Flipping the page of his accounting book one last time, Donatello rubbed his face and then nodded. He looked up. "Mancini had about forty-two dollars in his wallet, that puts us evenly at one thousand three hundred and we have four suits – given, Raph's is a bit tight."

"He'll have to deal with it," Leonardo stated before staring at his father. Even here, in the sanctity of home his darkened, cold eyes off set by the massive scar beneath his left eye could not help but reek of the unreadable rage within him. "Toni Baciloni won't take this one as lightly as the last three have been. Hell is going to break lose quicker than the fat lady can sing, father."

"Indeed," The Master stated before looking to his oldest sons. "Then you are all prepared for our next move? To do as I have trained you to for these past fifteen years?"

"Yes," Leonardo stated before Donatello could think to agree along with him.

"Very well," the elderly rat sighed, his once rich brown fur speckled with years of little care and age. He crossed his thin, hairless fingers before his face and stared deeply at Donatello and Leonardo. "I have given you all Italian names, taught you the working of the Mafiosi, and reminded you of the cruelties dealt by this time and age, but also the arts of my homeland – all of this I have done for one purpose. Do you recall such a purpose, my sons?"

"Yes," this time both stated.

"Be prepared to seize the time and day then, my sons, for it comes quick," he warned before coming to stand. "I know the way that Toni Baciloni and his consigliere, Saki Oroku, work. They shall strike O'Neil personally in retaliation this very hour. Get your brothers before they have become drunken and hurry to make your move."

The two rose from their seats and nodded to their orders.

"Dress well in the clothes you have obtained and carry with you the cash on hand, keep your wits, your business is your own," The Master read off. His eyes flickered lively. "And do not forget a thing you wish to keep for tonight shall hopefully be the last you spend in these sewer depths with me for quite some time."

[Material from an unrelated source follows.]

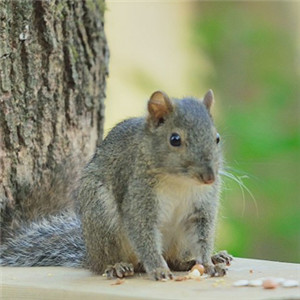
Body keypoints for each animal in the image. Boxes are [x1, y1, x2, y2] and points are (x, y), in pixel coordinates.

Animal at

Like all college freshman, her stride was stiff and punctual, prepared to sprint if the minute hand came any closer to the hour. She could not be late but, at the same time, April O'Neil was not heading toward a class. Her quickstep was not that of an anxious student but of a woman desperately attempting to reach the window pane at the end of the hall so she could take a random turn and lose the bodyguards trailing her.

The window approached closer and closer but the heavy steps of the two men following her only thundered harder and harder in the hall.

Suddenly, she took her left at the window but in doing so she lost the very view of escape she had. The men came even closer, tightening their grip seemingly, suffocating the young red head, making her want to scream.

She turned to them angrily.

"Is this necessary?" she questioned haughtily. "I just want to go to the bathroom!"

"Then go," the hulky one on the left said unmoving. "Your uncle told us to trail you, though, kid. Take it up with him if you have a problem."

"Oh, I have a problem alright," the spirited girl declared before quickly stepping on her heels and entering the bathroom. "I have two big lugs following me to the women's bathroom!"

Fortunately, the brightly lit bathroom was free of her body guards. If it had not been then April would have complained. She sighed and shook her head, attempting to forget her close attachment to the Irish Crime Lord, and began to look in the mirror at her tight bun of vibrant red hair.

She frowned. "April O'Neil," she said with a shake of her head. "You look like a secretary!"

Two thuds came from outside the door and April felt a growl emerge from her throat. "You two are barbarians!" she exclaimed as she stomped toward the door, swinging it open upon arrival. "Don't you know to leave a girl in the lavoratory alone—"

The two lugs fell to the ground at her feet, their heads dented in and profusely flowing of a crimson fluid. She screamed and looked up to see the two Sicilians at her door, guns pointed toward her chest.

"April O'Neil," one spoke up, "Big Toni would like to have a meeting with ya."


A/N: Well, it's at least different, right?